CQH-MPN: A Classical-Quantum Hybrid Prototype Network with Fuzzy Proximity-Based Classification for Early Glaucoma Diagnosis.
Authors
Abstract
Glaucoma is the second leading cause of blindness worldwide and the only form of irreversible vision loss, making early and accurate diagnosis essential. Although deep learning has revolutionized medical image analysis, its dependence on large-scale annotated datasets poses a significant barrier, especially in clinical scenarios with limited labeled data. To address this challenge, we propose a Classical-Quantum Hybrid Mean Prototype Network (CQH-MPN) tailored for few-shot glaucoma diagnosis. CQH-MPN integrates a quantum feature encoder, which exploits quantum superposition and entanglement for enhanced global representation learning, with a classical convolutional encoder to capture local structural features.
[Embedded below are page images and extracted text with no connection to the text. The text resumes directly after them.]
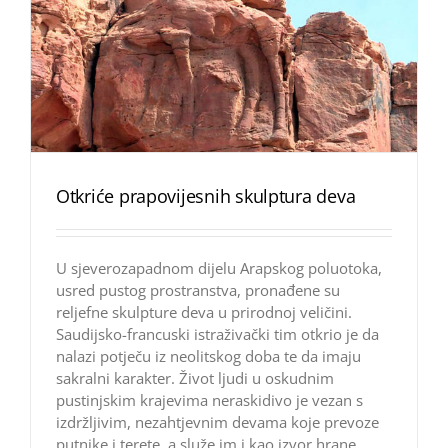
Otkriće prapovijesnih skulptura deva
U sjeverozapadnom dijelu Arapskog poluotoka,
usred pustog prostranstva, pronađene su
reljefne skulpture deva u prirodnoj veličini.
Saudijsko-francuski istraživački tim otkrio je da
nalazi potječu iz neolitskog doba te da imaju
sakralni karakter. Život ljudi u oskudnim
pustinjskim krajevima neraskidivo je vezan s
izdržljivim, nezahtjevnim devama koje prevoze
putnike i terete, a služe im i kao izvor hrane.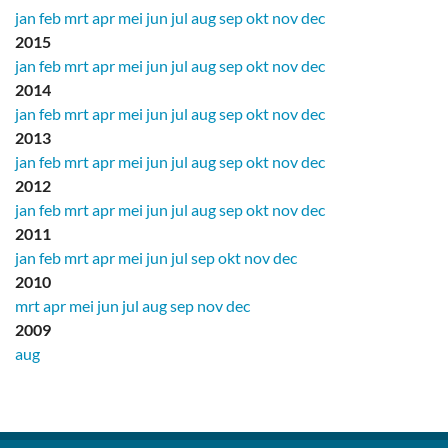
jan
feb
mrt
apr
mei
jun
jul
aug
sep
okt
nov
dec
2015
jan
feb
mrt
apr
mei
jun
jul
aug
sep
okt
nov
dec
2014
jan
feb
mrt
apr
mei
jun
jul
aug
sep
okt
nov
dec
2013
jan
feb
mrt
apr
mei
jun
jul
aug
sep
okt
nov
dec
2012
jan
feb
mrt
apr
mei
jun
jul
aug
sep
okt
nov
dec
2011
jan
feb
mrt
apr
mei
jun
jul
sep
okt
nov
dec
2010
mrt
apr
mei
jun
jul
aug
sep
nov
dec
2009
aug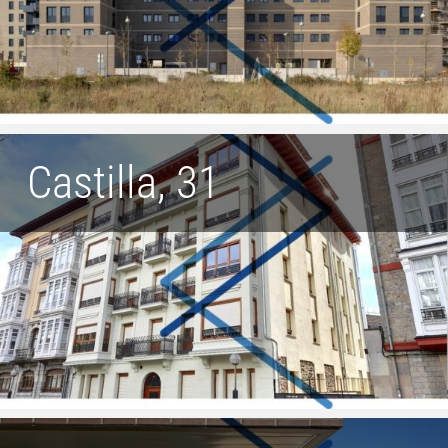
Castilla, 31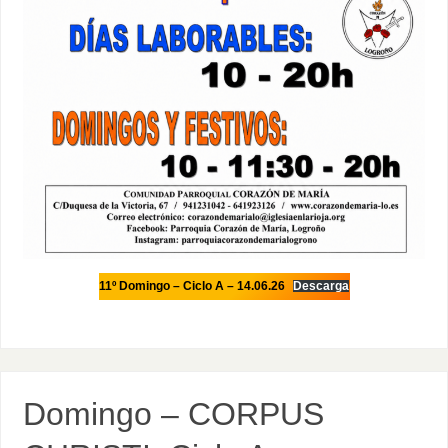
11º Domingo – Ciclo A – 14.06.26
Descarga
Domingo – CORPUS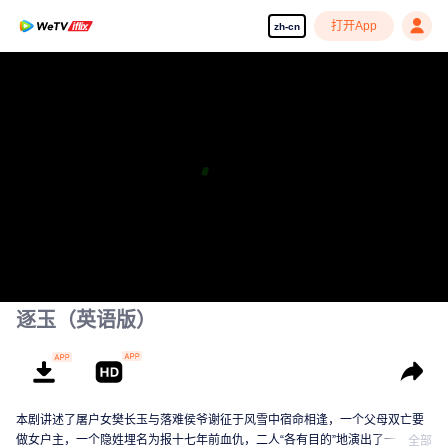
打开App
zh-cn
逐玉（英语版）
本剧讲述了屠户女樊长玉与落难侯爷谢征于风雪中宿命相逢，一个父母双亡要
做女户主，一个隐姓埋名为报十七年前血仇，二人“各有目的”地演出了一场假婚
全部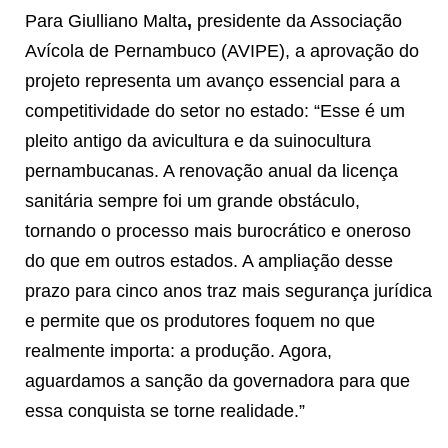
Para Giulliano Malta
,
presidente da Associação
Avícola de Pernambuco (AVIPE), a aprovação do
projeto representa um avanço essencial para a
competitividade do setor no estado: “Esse é um
pleito antigo da avicultura e da suinocultura
pernambucanas. A renovação anual da licença
sanitária sempre foi um grande obstáculo,
tornando o processo mais burocrático e oneroso
do que em outros estados. A ampliação desse
prazo para cinco anos traz mais segurança jurídica
e permite que os produtores foquem no que
realmente importa: a produção. Agora,
aguardamos a sanção da governadora para que
essa conquista se torne realidade.”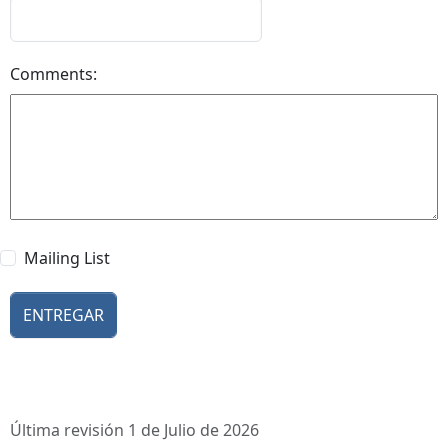
Comments:
Mailing List
Última revisión 1 de Julio de 2026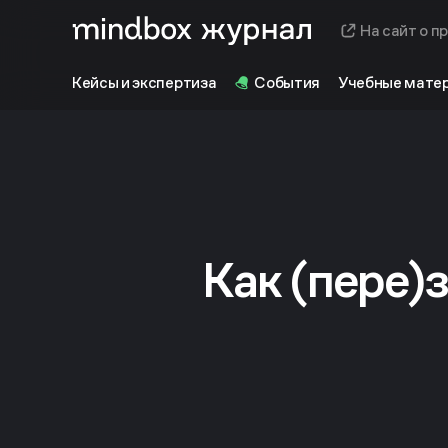
На сайт о п
Кейсы и экспертиза
События
Учебные мате
Как (пере)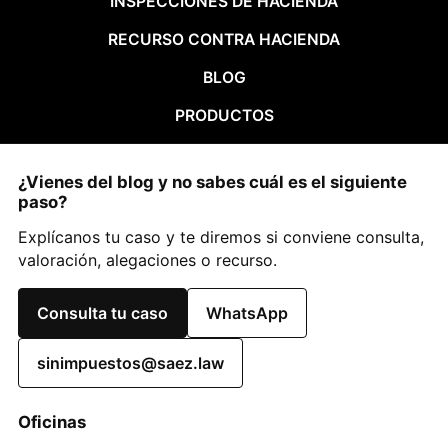
INSPECCIONES DE HACIENDA
RECURSO CONTRA HACIENDA
BLOG
PRODUCTOS
¿Vienes del blog y no sabes cuál es el siguiente
paso?
Explícanos tu caso y te diremos si conviene consulta,
valoración, alegaciones o recurso.
Consulta tu caso
WhatsApp
sinimpuestos@saez.law
Oficinas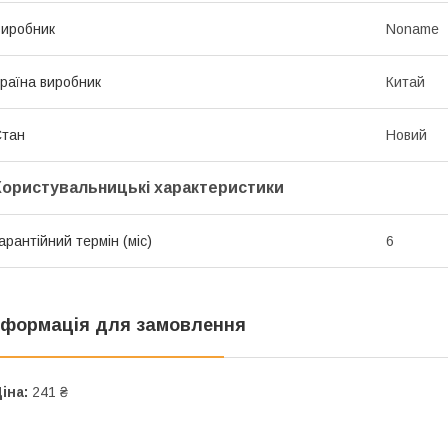
иробник
Noname
раїна виробник
Китай
Стан
Новий
Користувальницькі характеристики
арантійний термін (міс)
6
нформація для замовлення
іна:
241 ₴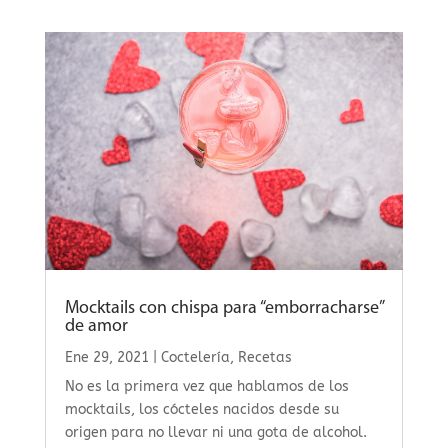
Mocktails con chispa para “emborracharse”
de amor
Ene 29, 2021
|
Coctelería
,
Recetas
No es la primera vez que hablamos de los
mocktails, los cócteles nacidos desde su
origen para no llevar ni una gota de alcohol.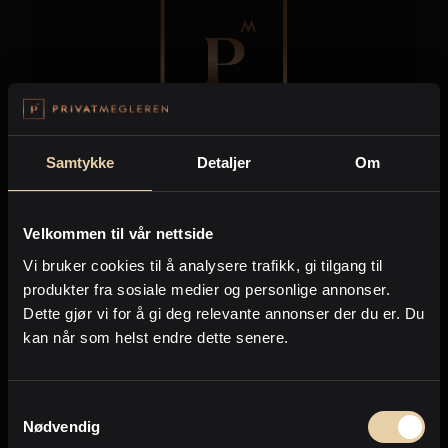
Samtykke
Detaljer
Om
Solvang
Rogaland
Velkommen til vår nettside
Kon-Tikivegen 19
Vi bruker cookies til å analysere trafikk, gi tilgang til
2
produkter fra sosiale medier og personlige annonser.
Enebolig
-
208m
Dette gjør vi for å gi deg relevante annonser der du er. Du
5.900.000
,-
kan når som helst endre dette senere.
Samtykkevalg
Nødvendig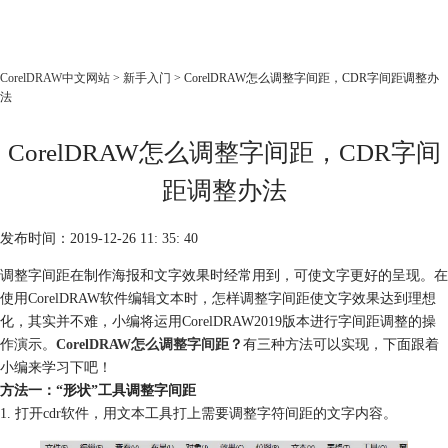
CorelDRAW
CorelDRAW中文网站
>
新手入门
> CorelDRAW怎么调整字间距，CDR字间距调整办
法
首页
产品
CorelDRAW怎么调整字间距，CDR字间
教程
距调整办法
老用户福利
下载
发布时间：2019-12-26 11: 35: 40
调整字间距在制作海报和文字效果时经常用到，可使文字更好的呈现。在
购买
使用CorelDRAW软件编辑文本时，怎样调整字间距使文字效果达到理想
化，其实并不难，小编将运用CorelDRAW2019版本进行字间距调整的操
作演示。
CorelDRAW怎么调整字间距
？
有三种方法可以实现，下面跟着
小编来学习下吧！
方法一：“形状”工具调整字间距
1. 打开cdr软件，用文本工具打上需要调整字符间距的文字内容。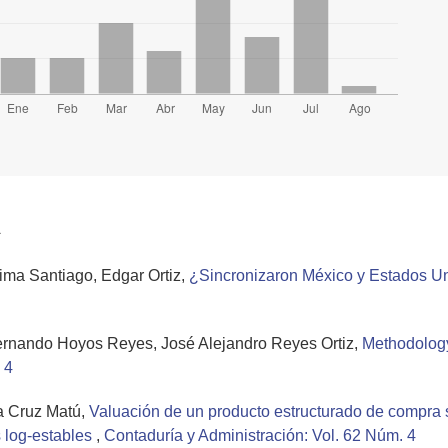
a
ma Santiago, Edgar Ortiz,
¿Sincronizaron México y Estados U
Fernando Hoyos Reyes, José Alejandro Reyes Ortiz,
Methodology
 4
a Cruz Matú,
Valuación de un producto estructurado de compra s
 log-estables
,
Contaduría y Administración: Vol. 62 Núm. 4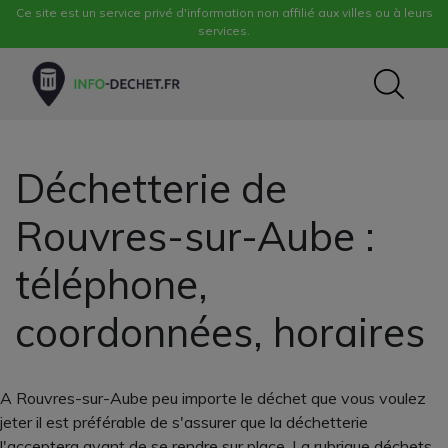
Ce site est un service privé d'information non affilié aux villes ou à leurs
services.
Déchetterie de
Rouvres-sur-Aube :
téléphone,
coordonnées, horaires
A Rouvres-sur-Aube peu importe le déchet que vous voulez
jeter il est préférable de s'assurer que la déchetterie
l'acceptera avant de se rendre sur place. La rubrique déchets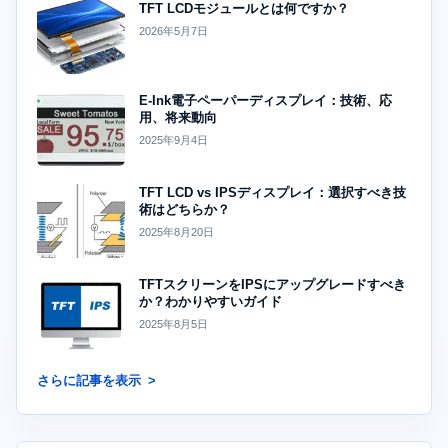
TFT LCDモジュールとは何ですか？
2026年5月7日
E-Ink電子ペーパーディスプレイ：技術、応
用、将来動向
2025年9月4日
TFT LCD vs IPSディスプレイ：選択すべき技
術はどちらか？
2025年8月20日
TFTスクリーンをIPSにアップグレードすべき
か？わかりやすいガイド
2025年8月5日
さらに記事を表示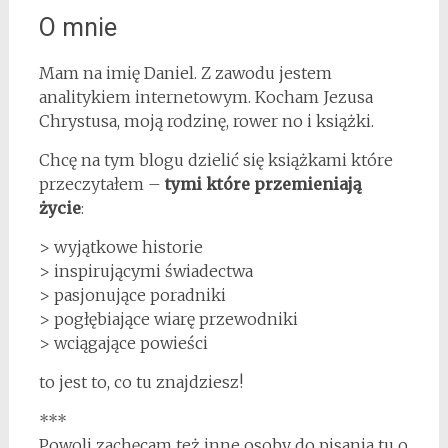
O mnie
Mam na imię Daniel. Z zawodu jestem
analitykiem internetowym. Kocham Jezusa
Chrystusa, moją rodzinę, rower no i książki.
Chcę na tym blogu dzielić się książkami które
przeczytałem –
tymi które przemieniają
życie
:
> wyjątkowe historie
> inspirującymi świadectwa
> pasjonujące poradniki
> pogłębiające wiarę przewodniki
> wciągające powieści
to jest to, co tu znajdziesz!
***
Powoli zachęcam też inne osoby do pisania tu o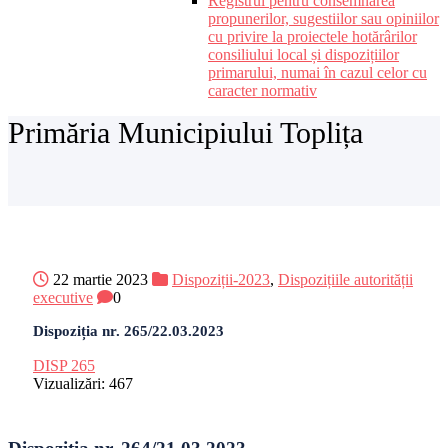
Registrul pentru consemnarea
propunerilor, sugestiilor sau opiniilor
cu privire la proiectele hotărârilor
consiliului local și dispozițiilor
primarului, numai în cazul celor cu
caracter normativ
Primăria Municipiului Toplița
22 martie 2023
Dispoziții-2023
,
Dispozițiile autorității
executive
0
Dispoziția nr. 265/22.03.2023
DISP 265
Vizualizări:
467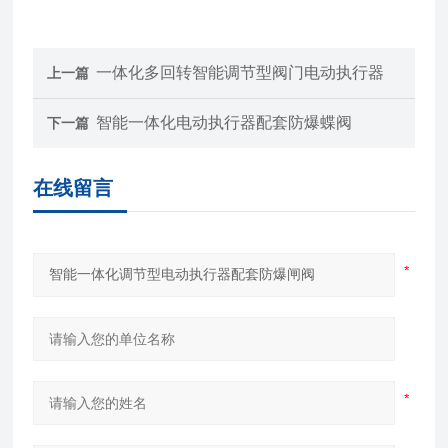
一体化多回转智能调节型阀门电动执行器
上一篇
智能一体化电动执行器配套防爆蝶阀
下一篇
在线留言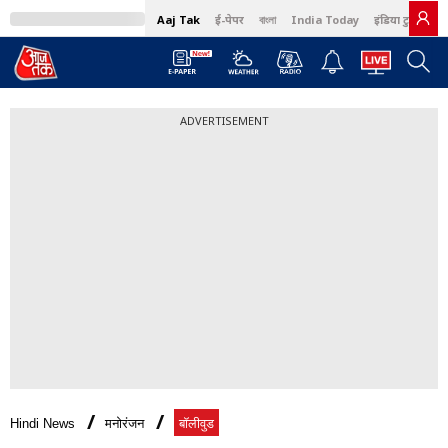
Aaj Tak
ई-पेपर
বাংলা
India Today
इंडिया टुडे हिंदी
ADVERTISEMENT
Hindi News
मनोरंजन
बॉलीवुड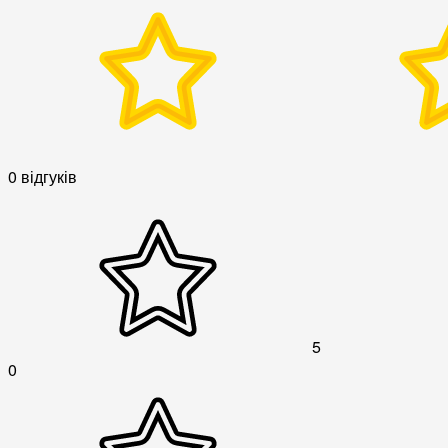
0 відгуків
5
0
These dual encodings are fused and projected into a shared embedding space, where mean prototype representations are computed for each class. We introduce a fuzzy proximity-based metric that extends traditional prototype distance measures by incorporating intra-class variability and inter-class ambiguity, thereby improving classification sensitivity under uncertainty. Our model is evaluated on two public retinal fundus image datasets-ACRIMA and ORIGA-under 1-shot, 3-shot, and 5-shot settings. Results show that CQH-MPN consistently outperforms other models, achieving an accuracy of 94.50%$\pm$1.04% on the ACRIMA dataset under the 1-shot setting. Moreover, the proposed method demonstrates significant performance improvements across different shot configurations on both datasets. By effectively bridging the representational power of quantum computing with classical deep learning, CQH-MPN demonstrates robust generalization in data-scarce environments. This work lays the foundation for quantum-augmented few-shot learning in medical imaging and offers a viable solution for real-world, low-resource diagnostic applications.